Activação da S. e o meu Reajuste

A manhã começou caótica, não senti o raio do telemóvel a vibrar e quando olhei para as horas balbuciei asneiras á toa: caraças, fónix, porra, estou frita até aos cabelos! Vesti-me num ápice, tão rapidamente que deixei o pequeno-almoço de lado, não podia perder mais tempo por causa da hora de ponta.

Sempre a olhar para o relógio de pulso, havia fila na auto-estrada da Ponte 25 de Abril, mandei uma sms á S. explicar o sucedido, até lhe propus para ela apanhar o Alfa-Pendular das 07h de forma chegar a Coimbra, a sua activação estava marcada para às 09h. Mas não, preferiu esperar por mim.

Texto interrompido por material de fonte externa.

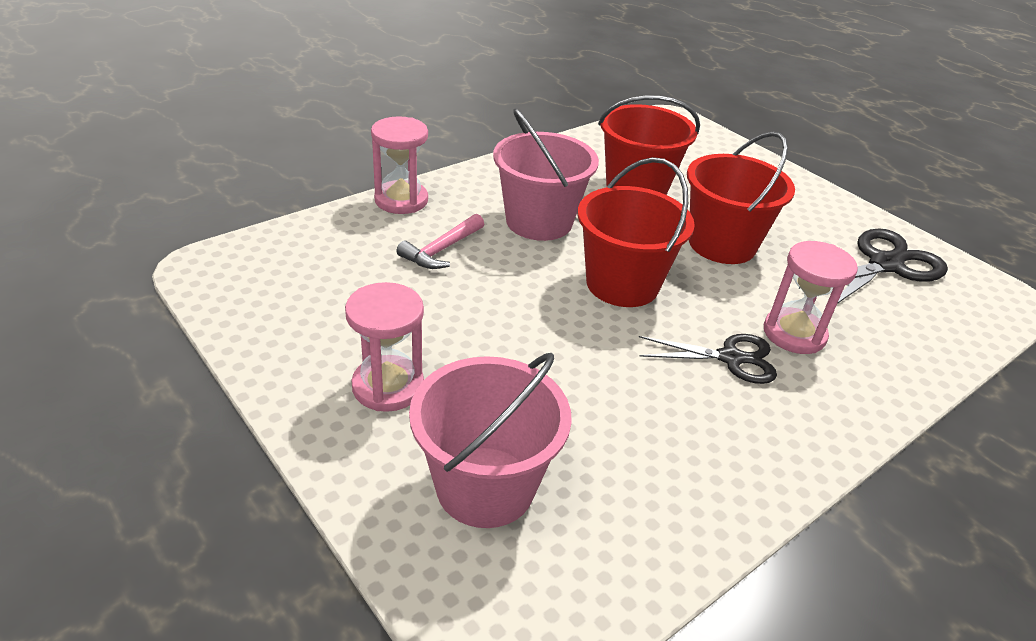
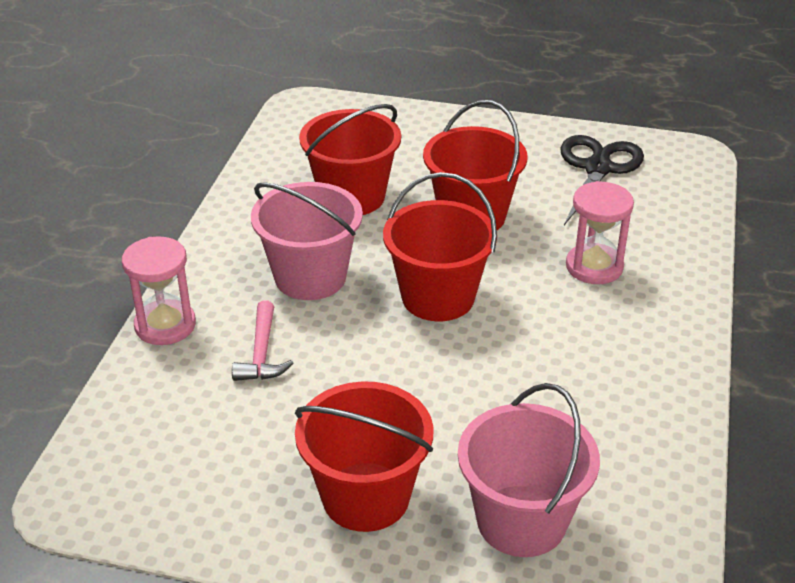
camera: 35 degrees left, 0 degrees up
(388, 386) = (366, 497): pink hourglass -> red bucket
(731, 358) = (573, 314): black scissors -> none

No caminho para Santa Apolónia, encontrava-me em Cais de Sodré e de novo recebi a sms da S. “há outro comboio às 07h30, chegas a tempo?” só pensava “Bolas! È o dia mais importante da sua vida e eu atraso-me, fónix, fónix!”, entretanto os semáforos também não ajudaram nada! Sinal vermelho, sinal vermelho, sinal vermelho. Dois minutos para a partida do Inter-Cidades, saio do carro e corro que nem á Obiwelu… e vejo-a sorridente junto á caixa das bilheteiras, dois para Coimbra-B… gentilmente, o empregado repeliu “Agora? Já partiu há um minuto!”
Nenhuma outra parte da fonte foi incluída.